Sleeping With Other People



This review originally appeared on SFist.com.

When does an homage/tribute turn into a copy? Granted, Sleeping With Other People isn't hiding the fact that it owes much to When Harry Met Sally, but I was amazed by just how much.

Jason Sudekis and Allison Brie star as college students who lose their virginity to each other during a one night stand, go their separate ways, and then meet again years later in New York. Brie's Lainey is a grade school teacher with a serious love addiction to an unavailable man (played Adam Scott). Sudekis's Jake is a self-professed womanizer who just sold an app or something for a ton of cash. After they re-meet they decide any kind of romantic involvement with each other would be bad for both of them, but they still end up spending all their free time together platonically, shopping for Christmas presents, walking through the park, going to parties, and running into exes. The only thing missing is a soundtrack full of old standards. (Instead we get some forgettable modern tunes and one David Bowie classic.)

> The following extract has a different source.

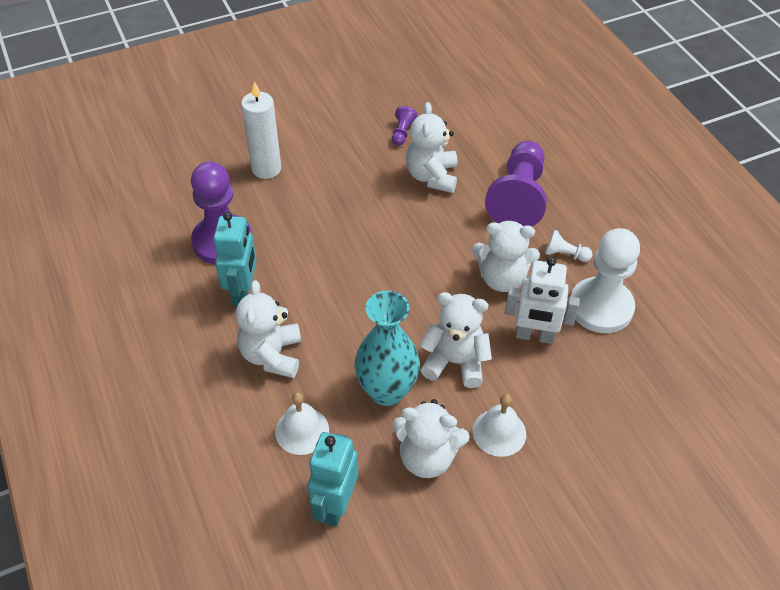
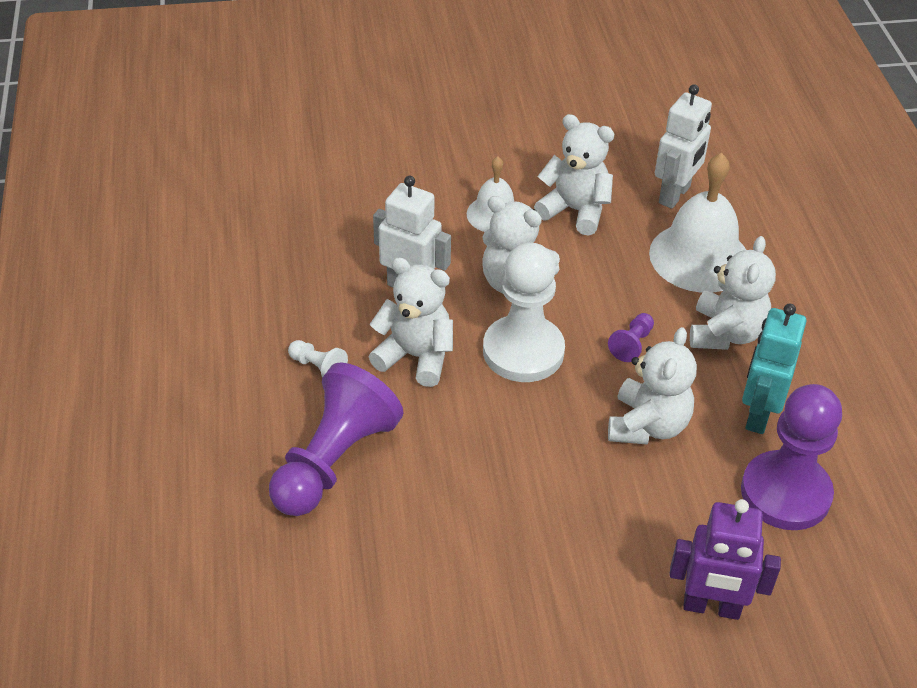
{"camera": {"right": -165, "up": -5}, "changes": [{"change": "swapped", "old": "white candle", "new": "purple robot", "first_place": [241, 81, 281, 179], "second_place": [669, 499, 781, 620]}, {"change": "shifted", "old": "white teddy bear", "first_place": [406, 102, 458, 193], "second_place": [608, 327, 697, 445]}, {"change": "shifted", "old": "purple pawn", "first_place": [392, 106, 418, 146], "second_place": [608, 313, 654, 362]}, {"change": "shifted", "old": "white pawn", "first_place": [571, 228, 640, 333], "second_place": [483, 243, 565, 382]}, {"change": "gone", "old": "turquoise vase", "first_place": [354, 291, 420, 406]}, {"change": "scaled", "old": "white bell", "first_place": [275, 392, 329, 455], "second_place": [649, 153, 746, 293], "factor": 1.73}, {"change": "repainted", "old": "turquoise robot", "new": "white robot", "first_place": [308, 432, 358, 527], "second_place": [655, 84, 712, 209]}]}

What Sleeping With Other People has that When Harry Met Sally doesn't have is the sleeping with people part. There's a lot of sex in this movie, and a lot of talk about sex. Where Harry and Sally have a fake orgasm moment in a deli, we instead get Jake explaining female masturbation to Lainey, who has apparently never done it (!?). First, please. And second, let me just say that the way he demonstrates how to do it? Makes no sense since he's showing her from an angle that only another person, not a solo wanker, would be able to use. I'll just leave it at that.

Allison Brie, who deserves to make the break from TV (Community; Mad Men) to big screen stardom is lovely, funny, and sad in the role of Lainey. She's probably the best thing about the movie. And while I know I should like Jason Sudekis — he's also funny and is a fine actor — there's still something about him that continues to rub me the wrong way.

Sleeping With Other People isn't terrible, it's just unnecessary. Which, come to think of it, probably often applies in real life as well.